I shuddered at the memory and reached for the mug absently, then hesitated again. I’d been joking, but that hadn’t strictly been a denial… Blaine must have caught my expression.

“No, I’m not fae,” he said. “It’s good that you’re suspicious, though. A human in power in the shifter world?”

He clicked his tongue.

“Don’t worry, I’m pretty sure no-one has any intention of letting it get that far.” Least of all me. I caught the look he was sending my way. “What?”

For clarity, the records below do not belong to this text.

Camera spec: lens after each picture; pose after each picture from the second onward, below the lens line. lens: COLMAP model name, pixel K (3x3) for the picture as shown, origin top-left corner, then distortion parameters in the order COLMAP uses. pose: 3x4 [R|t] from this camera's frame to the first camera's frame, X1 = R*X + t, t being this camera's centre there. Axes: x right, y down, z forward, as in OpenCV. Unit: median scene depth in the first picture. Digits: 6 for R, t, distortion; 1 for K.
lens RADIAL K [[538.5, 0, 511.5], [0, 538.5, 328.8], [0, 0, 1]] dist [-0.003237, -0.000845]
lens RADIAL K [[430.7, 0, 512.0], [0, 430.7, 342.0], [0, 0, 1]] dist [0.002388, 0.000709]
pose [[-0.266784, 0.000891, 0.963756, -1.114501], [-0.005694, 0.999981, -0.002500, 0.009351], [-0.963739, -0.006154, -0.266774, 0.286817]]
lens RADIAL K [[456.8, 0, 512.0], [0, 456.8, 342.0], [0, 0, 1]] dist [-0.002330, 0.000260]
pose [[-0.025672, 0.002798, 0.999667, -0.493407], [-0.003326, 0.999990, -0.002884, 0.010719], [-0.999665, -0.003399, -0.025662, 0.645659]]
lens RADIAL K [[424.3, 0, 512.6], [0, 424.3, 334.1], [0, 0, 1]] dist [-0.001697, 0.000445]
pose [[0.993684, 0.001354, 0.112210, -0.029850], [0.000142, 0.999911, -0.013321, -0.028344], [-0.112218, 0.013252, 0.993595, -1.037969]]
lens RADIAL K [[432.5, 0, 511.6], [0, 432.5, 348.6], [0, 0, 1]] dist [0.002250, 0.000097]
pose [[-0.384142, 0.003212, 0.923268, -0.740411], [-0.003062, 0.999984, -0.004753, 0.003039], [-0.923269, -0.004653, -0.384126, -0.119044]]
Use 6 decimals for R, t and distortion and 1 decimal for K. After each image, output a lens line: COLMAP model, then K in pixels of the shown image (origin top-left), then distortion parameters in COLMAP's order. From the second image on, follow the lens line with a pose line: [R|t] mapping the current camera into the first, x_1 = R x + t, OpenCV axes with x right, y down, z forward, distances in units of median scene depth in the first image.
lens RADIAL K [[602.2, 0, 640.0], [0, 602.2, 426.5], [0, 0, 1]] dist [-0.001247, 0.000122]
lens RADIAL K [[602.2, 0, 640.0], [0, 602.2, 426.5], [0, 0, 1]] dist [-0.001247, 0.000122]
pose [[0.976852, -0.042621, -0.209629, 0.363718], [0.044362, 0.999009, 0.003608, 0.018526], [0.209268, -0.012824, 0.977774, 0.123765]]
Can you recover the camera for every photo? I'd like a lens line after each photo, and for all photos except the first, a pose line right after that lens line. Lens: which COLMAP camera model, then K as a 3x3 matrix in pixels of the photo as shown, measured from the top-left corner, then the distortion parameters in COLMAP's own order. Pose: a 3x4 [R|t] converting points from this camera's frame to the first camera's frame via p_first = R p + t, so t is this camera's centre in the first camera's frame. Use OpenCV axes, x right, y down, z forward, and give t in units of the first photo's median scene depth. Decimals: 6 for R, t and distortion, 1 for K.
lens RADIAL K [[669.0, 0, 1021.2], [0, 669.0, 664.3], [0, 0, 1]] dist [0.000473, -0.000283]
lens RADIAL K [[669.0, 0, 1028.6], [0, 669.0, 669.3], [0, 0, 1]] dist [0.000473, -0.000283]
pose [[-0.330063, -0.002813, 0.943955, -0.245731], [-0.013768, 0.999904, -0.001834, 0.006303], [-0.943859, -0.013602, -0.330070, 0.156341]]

“It’s called fated mates for a reason.”

“So?”

“So, you can’t fight fate.”

“Watch me.”

He canted his head, as though he intended to sit there and do exactly that…which somewhat put paid to my plan to slip off the moment his back was turned.

“There’s something different about you,” he said slowly, after a long moment.

Shit. I froze. Could he sense that a vampire had fed from me recently? I didn’t get the sense these shifters were the ‘ask first’ kind when it came to their enemies. I forced a laugh. “You must not spend much time around humans. I’m as ordinary as they come.”

“I liaise with the local mundane population,” he said, eyes still glued to me. “And there’s something different about you.”